### Request
When transcribing the entries, keep each one exactly as it is.

*** Supplied information Section Begins ***

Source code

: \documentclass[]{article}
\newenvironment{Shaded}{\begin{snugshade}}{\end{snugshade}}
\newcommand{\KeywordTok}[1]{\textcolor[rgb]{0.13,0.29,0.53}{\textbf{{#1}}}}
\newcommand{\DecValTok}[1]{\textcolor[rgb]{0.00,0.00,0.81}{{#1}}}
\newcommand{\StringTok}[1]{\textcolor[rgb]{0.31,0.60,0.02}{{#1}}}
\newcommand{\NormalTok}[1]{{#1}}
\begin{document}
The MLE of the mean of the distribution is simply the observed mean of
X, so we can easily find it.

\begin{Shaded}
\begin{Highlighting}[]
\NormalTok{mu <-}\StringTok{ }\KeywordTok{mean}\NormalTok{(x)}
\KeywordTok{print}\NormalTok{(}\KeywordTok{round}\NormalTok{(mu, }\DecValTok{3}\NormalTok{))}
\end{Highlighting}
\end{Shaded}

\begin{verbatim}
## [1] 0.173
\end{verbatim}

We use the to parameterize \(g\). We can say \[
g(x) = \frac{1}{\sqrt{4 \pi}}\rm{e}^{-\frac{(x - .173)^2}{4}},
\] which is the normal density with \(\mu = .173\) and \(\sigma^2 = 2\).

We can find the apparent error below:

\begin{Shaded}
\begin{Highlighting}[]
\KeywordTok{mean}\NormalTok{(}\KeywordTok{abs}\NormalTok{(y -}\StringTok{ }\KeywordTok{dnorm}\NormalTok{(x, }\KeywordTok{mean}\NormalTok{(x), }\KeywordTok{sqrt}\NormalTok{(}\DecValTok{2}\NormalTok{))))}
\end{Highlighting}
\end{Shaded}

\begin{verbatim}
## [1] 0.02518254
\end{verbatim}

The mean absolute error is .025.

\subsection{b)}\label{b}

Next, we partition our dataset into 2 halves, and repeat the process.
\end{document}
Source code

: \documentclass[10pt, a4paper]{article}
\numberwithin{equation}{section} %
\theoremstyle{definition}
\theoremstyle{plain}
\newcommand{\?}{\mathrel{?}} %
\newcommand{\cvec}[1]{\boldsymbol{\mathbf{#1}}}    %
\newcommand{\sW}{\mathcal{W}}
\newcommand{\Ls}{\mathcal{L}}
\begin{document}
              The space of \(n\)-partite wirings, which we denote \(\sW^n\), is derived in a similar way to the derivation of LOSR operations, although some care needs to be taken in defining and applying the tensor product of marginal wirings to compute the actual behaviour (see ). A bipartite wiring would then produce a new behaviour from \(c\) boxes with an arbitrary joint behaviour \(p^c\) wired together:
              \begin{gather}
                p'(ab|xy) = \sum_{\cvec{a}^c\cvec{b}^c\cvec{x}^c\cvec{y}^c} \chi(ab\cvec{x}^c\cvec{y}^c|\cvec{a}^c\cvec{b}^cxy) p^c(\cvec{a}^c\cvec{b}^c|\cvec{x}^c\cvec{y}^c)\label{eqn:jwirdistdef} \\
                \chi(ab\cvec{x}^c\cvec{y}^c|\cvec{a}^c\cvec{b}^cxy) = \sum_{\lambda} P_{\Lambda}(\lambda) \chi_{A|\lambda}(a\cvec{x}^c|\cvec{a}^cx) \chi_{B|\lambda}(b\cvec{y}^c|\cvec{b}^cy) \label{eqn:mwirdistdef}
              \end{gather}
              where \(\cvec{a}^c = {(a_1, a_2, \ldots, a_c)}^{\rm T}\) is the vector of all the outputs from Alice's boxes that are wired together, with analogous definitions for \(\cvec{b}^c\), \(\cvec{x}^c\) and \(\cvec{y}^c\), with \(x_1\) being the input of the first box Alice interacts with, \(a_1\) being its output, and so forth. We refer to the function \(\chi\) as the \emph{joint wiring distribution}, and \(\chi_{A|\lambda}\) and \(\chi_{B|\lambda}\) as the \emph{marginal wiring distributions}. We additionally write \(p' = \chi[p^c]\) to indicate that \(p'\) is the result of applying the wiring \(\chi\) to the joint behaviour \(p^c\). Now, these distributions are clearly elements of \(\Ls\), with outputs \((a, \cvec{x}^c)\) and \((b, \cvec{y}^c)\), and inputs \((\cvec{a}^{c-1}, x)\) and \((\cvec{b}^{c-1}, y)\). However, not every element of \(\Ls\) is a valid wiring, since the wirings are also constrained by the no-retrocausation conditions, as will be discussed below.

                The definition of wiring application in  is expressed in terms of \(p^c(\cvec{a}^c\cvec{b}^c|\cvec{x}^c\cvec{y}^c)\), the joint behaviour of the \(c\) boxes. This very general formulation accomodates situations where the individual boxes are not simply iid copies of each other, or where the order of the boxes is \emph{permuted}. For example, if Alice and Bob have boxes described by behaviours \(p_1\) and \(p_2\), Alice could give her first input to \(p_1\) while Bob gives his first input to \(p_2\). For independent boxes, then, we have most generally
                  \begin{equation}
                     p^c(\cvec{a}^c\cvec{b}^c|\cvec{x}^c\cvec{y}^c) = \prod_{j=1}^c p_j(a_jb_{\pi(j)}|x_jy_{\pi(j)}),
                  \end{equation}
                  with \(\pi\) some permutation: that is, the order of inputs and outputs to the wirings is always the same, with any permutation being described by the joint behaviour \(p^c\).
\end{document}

*** Supplied information Section Ends ***

### Problem solution
Source code

: \documentclass[]{article}
\newenvironment{Shaded}{\begin{snugshade}}{\end{snugshade}}
\newcommand{\KeywordTok}[1]{\textcolor[rgb]{0.13,0.29,0.53}{\textbf{{#1}}}}
\newcommand{\DecValTok}[1]{\textcolor[rgb]{0.00,0.00,0.81}{{#1}}}
\newcommand{\StringTok}[1]{\textcolor[rgb]{0.31,0.60,0.02}{{#1}}}
\newcommand{\NormalTok}[1]{{#1}}
\begin{document}
The MLE of the mean of the distribution is simply the observed mean of
X, so we can easily find it.

\begin{Shaded}
\begin{Highlighting}[]
\NormalTok{mu <-}\StringTok{ }\KeywordTok{mean}\NormalTok{(x)}
\KeywordTok{print}\NormalTok{(}\KeywordTok{round}\NormalTok{(mu, }\DecValTok{3}\NormalTok{))}
\end{Highlighting}
\end{Shaded}

\begin{verbatim}
## [1] 0.173
\end{verbatim}

We use the to parameterize \(g\). We can say \[
g(x) = \frac{1}{\sqrt{4 \pi}}\rm{e}^{-\frac{(x - .173)^2}{4}},
\] which is the normal density with \(\mu = .173\) and \(\sigma^2 = 2\).

We can find the apparent error below:

\begin{Shaded}
\begin{Highlighting}[]
\KeywordTok{mean}\NormalTok{(}\KeywordTok{abs}\NormalTok{(y -}\StringTok{ }\KeywordTok{dnorm}\NormalTok{(x, }\KeywordTok{mean}\NormalTok{(x), }\KeywordTok{sqrt}\NormalTok{(}\DecValTok{2}\NormalTok{))))}
\end{Highlighting}
\end{Shaded}

\begin{verbatim}
## [1] 0.02518254
\end{verbatim}

The mean absolute error is .025.

\subsection{b)}\label{b}

Next, we partition our dataset into 2 halves, and repeat the process.
\end{document}
Source code

: \documentclass[10pt, a4paper]{article}
\numberwithin{equation}{section} %
\theoremstyle{definition}
\theoremstyle{plain}
\newcommand{\?}{\mathrel{?}} %
\newcommand{\cvec}[1]{\boldsymbol{\mathbf{#1}}}    %
\newcommand{\sW}{\mathcal{W}}
\newcommand{\Ls}{\mathcal{L}}
\begin{document}
              The space of \(n\)-partite wirings, which we denote \(\sW^n\), is derived in a similar way to the derivation of LOSR operations, although some care needs to be taken in defining and applying the tensor product of marginal wirings to compute the actual behaviour (see ). A bipartite wiring would then produce a new behaviour from \(c\) boxes with an arbitrary joint behaviour \(p^c\) wired together:
              \begin{gather}
                p'(ab|xy) = \sum_{\cvec{a}^c\cvec{b}^c\cvec{x}^c\cvec{y}^c} \chi(ab\cvec{x}^c\cvec{y}^c|\cvec{a}^c\cvec{b}^cxy) p^c(\cvec{a}^c\cvec{b}^c|\cvec{x}^c\cvec{y}^c)\label{eqn:jwirdistdef} \\
                \chi(ab\cvec{x}^c\cvec{y}^c|\cvec{a}^c\cvec{b}^cxy) = \sum_{\lambda} P_{\Lambda}(\lambda) \chi_{A|\lambda}(a\cvec{x}^c|\cvec{a}^cx) \chi_{B|\lambda}(b\cvec{y}^c|\cvec{b}^cy) \label{eqn:mwirdistdef}
              \end{gather}
              where \(\cvec{a}^c = {(a_1, a_2, \ldots, a_c)}^{\rm T}\) is the vector of all the outputs from Alice's boxes that are wired together, with analogous definitions for \(\cvec{b}^c\), \(\cvec{x}^c\) and \(\cvec{y}^c\), with \(x_1\) being the input of the first box Alice interacts with, \(a_1\) being its output, and so forth. We refer to the function \(\chi\) as the \emph{joint wiring distribution}, and \(\chi_{A|\lambda}\) and \(\chi_{B|\lambda}\) as the \emph{marginal wiring distributions}. We additionally write \(p' = \chi[p^c]\) to indicate that \(p'\) is the result of applying the wiring \(\chi\) to the joint behaviour \(p^c\). Now, these distributions are clearly elements of \(\Ls\), with outputs \((a, \cvec{x}^c)\) and \((b, \cvec{y}^c)\), and inputs \((\cvec{a}^{c-1}, x)\) and \((\cvec{b}^{c-1}, y)\). However, not every element of \(\Ls\) is a valid wiring, since the wirings are also constrained by the no-retrocausation conditions, as will be discussed below.

                The definition of wiring application in  is expressed in terms of \(p^c(\cvec{a}^c\cvec{b}^c|\cvec{x}^c\cvec{y}^c)\), the joint behaviour of the \(c\) boxes. This very general formulation accomodates situations where the individual boxes are not simply iid copies of each other, or where the order of the boxes is \emph{permuted}. For example, if Alice and Bob have boxes described by behaviours \(p_1\) and \(p_2\), Alice could give her first input to \(p_1\) while Bob gives his first input to \(p_2\). For independent boxes, then, we have most generally
                  \begin{equation}
                     p^c(\cvec{a}^c\cvec{b}^c|\cvec{x}^c\cvec{y}^c) = \prod_{j=1}^c p_j(a_jb_{\pi(j)}|x_jy_{\pi(j)}),
                  \end{equation}
                  with \(\pi\) some permutation: that is, the order of inputs and outputs to the wirings is always the same, with any permutation being described by the joint behaviour \(p^c\).
\end{document}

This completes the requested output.